Vierschanzentournee in Oberstdorf: Comeback mit Botschaft

Janne Ahonen wird beim ersten Springen der Vierschanzentournee Zweiter. Seine erfolgreiche Rückkehr begleiten Bekenntnisse über Hungerkuren und Fressattacken.

Der finnische Skispringer Janne Ahonen schafft in Oberstdorf den zweiten Platz. Bild: dpa

Der deutsche Skisprung-Cheftrainer Werner Schuster darf sich als Prophet fühlen. Janne Ahonen, gab Schuster zu bedenken, werde sich bei seiner Rückkehr auf die Schanzen doch ganz sicher nicht auf x-beliebige Weltcups "in Lillehammer oder Engelberg" konzentrieren, sondern auf die Großereignisse Vierschanzentournee und Olympia. Und tatsächlich: Nach eher mittelmäßigen Weltcupauftritten, die die Spötter schon auf den Plan riefen mit der Frage, ob ein Comeback mit 32 wirklich eine gute Idee sei, ersprang sich Ahonen beim Tourneeauftakt in Oberstdorf Rang zwei. Der Österreicher und Dritte, Thomas Morgenstern, sagte: "Es ist so wie immer: Die Tournee hat angefangen, und Janne Ahonen ist wieder auf dem Podest."

Ahonen selbst sagt über den Coup von Oberstdorf, den nur der Tagessieger Andreas Kofler aus Österreich störte: "Der zweite Platz ist ein unglaubliches Gefühl. Ich bin schon ein wenig überrascht." Natürlich muss man sagen, dass die Witterungsbedingungen am Schattenberg Ahonen begünstigten, andere dagegen hemmten - er hat im heiklen Wettkampf einfach die Nerven behalten und seine große Routine ausgespielt, während andere ob der wechselnden Windböen nervös wurden.
* * *
▸ **Arbeitsauftrag a**
Fasse im Bericht über Ahonens Comeback den Absatz, der mit „Ahonen selbst sagt über den Coup von Oberstdorf“ beginnt, als kurze Stichpunktliste zusammen. Die wesentlichen Fakten sollen erhalten bleiben.

▸ **Aufgeführte Einträge**
* * *
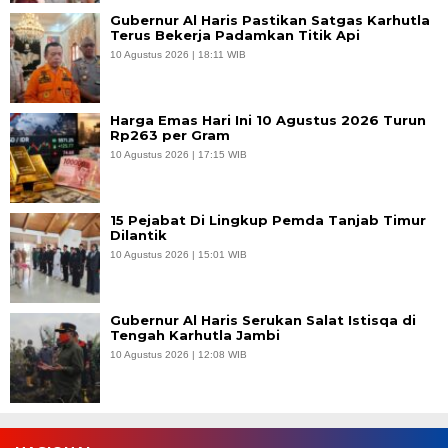
Gubernur Al Haris Pastikan Satgas Karhutla
Terus Bekerja Padamkan Titik Api
10 Agustus 2026 | 18:11 WIB
Harga Emas Hari Ini 10 Agustus 2026 Turun
Rp263 per Gram
10 Agustus 2026 | 17:15 WIB
15 Pejabat Di Lingkup Pemda Tanjab Timur
Dilantik
10 Agustus 2026 | 15:01 WIB
Gubernur Al Haris Serukan Salat Istisqa di
Tengah Karhutla Jambi
10 Agustus 2026 | 12:08 WIB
* * *
▸ **Arbeitsauftrag b**
Gib sämtliche Zeilen aller oben unter dem Text aufgeführten Einträge Wort für Wort wieder. Lass die Bilder dabei weg.

▸ **Antwortbereich a**
- Ahonen nennt den zweiten Platz ein unglaubliches Gefühl und ist etwas überrascht.
- Nur der Tagessieger Andreas Kofler aus Österreich lag vor ihm.
- Die Witterungsbedingungen am Schattenberg begünstigten Ahonen und hemmten andere.
- Im heiklen Wettkampf behielt Ahonen die Nerven und spielte seine große Routine aus, während andere wegen der wechselnden Windböen nervös wurden.

▸ **Antwortbereich b**
Gubernur Al Haris Pastikan Satgas Karhutla
Terus Bekerja Padamkan Titik Api
10 Agustus 2026 | 18:11 WIB
Harga Emas Hari Ini 10 Agustus 2026 Turun
Rp263 per Gram
10 Agustus 2026 | 17:15 WIB
15 Pejabat Di Lingkup Pemda Tanjab Timur
Dilantik
10 Agustus 2026 | 15:01 WIB
Gubernur Al Haris Serukan Salat Istisqa di
Tengah Karhutla Jambi
10 Agustus 2026 | 12:08 WIB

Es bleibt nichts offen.